■ **Excerpt to read**:

****

Trying to run:
val outputDF = hiveContext.createDataFrame(myRDD, schema)
Getting this error:
Caused by: java.lang.RuntimeException: scala.Tuple2 is not a valid external type for schema of struct<col1name:string,col2name:string>
myRDD.take(5).foreach(println)
[string number,[Lscala.Tuple2;@163601a5]
[1234567890,[Lscala.Tuple2;@6fa7a81c]
data of the RDD:
RDD[Row]: [string number, [(string key, string value)]]
Row(string, Array(Tuple(String, String)))
where the tuple2 contains data like this:
(string key, string value)
schema:
schema:
root
|-- col1name: string (nullable = true)
|-- col2name: array (nullable = true)
| |-- element: struct (containsNull = true)
| | |-- col3name: string (nullable = true)
| | |-- col4name: string (nullable = true)

****

■ **Data extracts**:
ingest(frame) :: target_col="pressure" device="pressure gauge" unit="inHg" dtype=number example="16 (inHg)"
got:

****

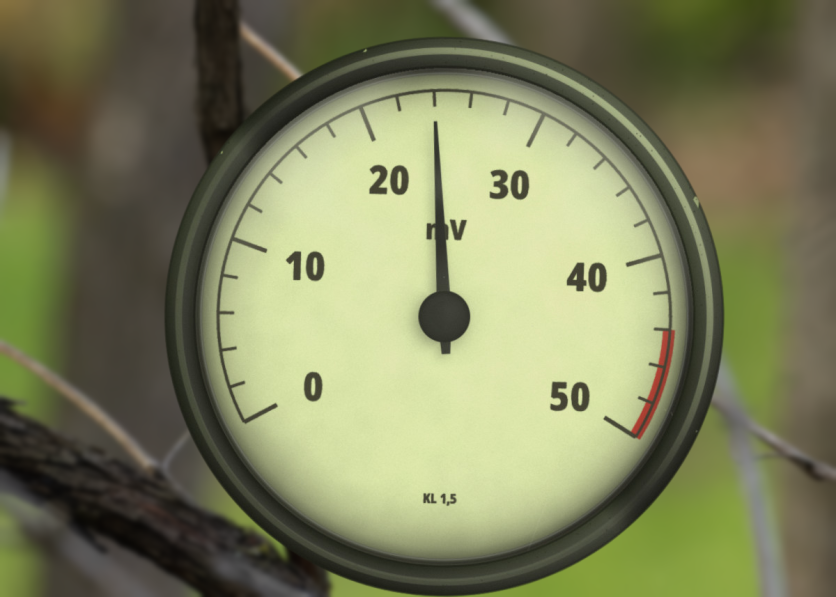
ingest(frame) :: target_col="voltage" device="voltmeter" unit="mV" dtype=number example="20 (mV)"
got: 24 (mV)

****

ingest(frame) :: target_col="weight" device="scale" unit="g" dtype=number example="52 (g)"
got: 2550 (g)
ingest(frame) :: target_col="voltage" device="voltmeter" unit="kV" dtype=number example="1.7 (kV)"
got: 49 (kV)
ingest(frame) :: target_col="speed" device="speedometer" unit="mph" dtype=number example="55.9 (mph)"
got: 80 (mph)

****

■ **Questions**:
a: In the Spark DataFrame error post, which type does the error message say is not a valid external type?
b: Please carry on the Spark DataFrame error post from where it stops.

■ **Solved problems**:
a: scala.Tuple2

b:
StructType(
StructField(col1name,StringType,true),
StructField(col2name,ArrayType(
StructType(
StructField(col3name,StringType,true),
StructField(col4name,StringType,true)
),
true
),
true
)
)
This code was used to run in spark 1.6 before and didn't have problems. In spark 2.4, it appears that tuple2 doesn't count as a Struct Type? In that case, what should it be changed to?
I'm assuming the easiest solution would be to adjust the schema to suite the data.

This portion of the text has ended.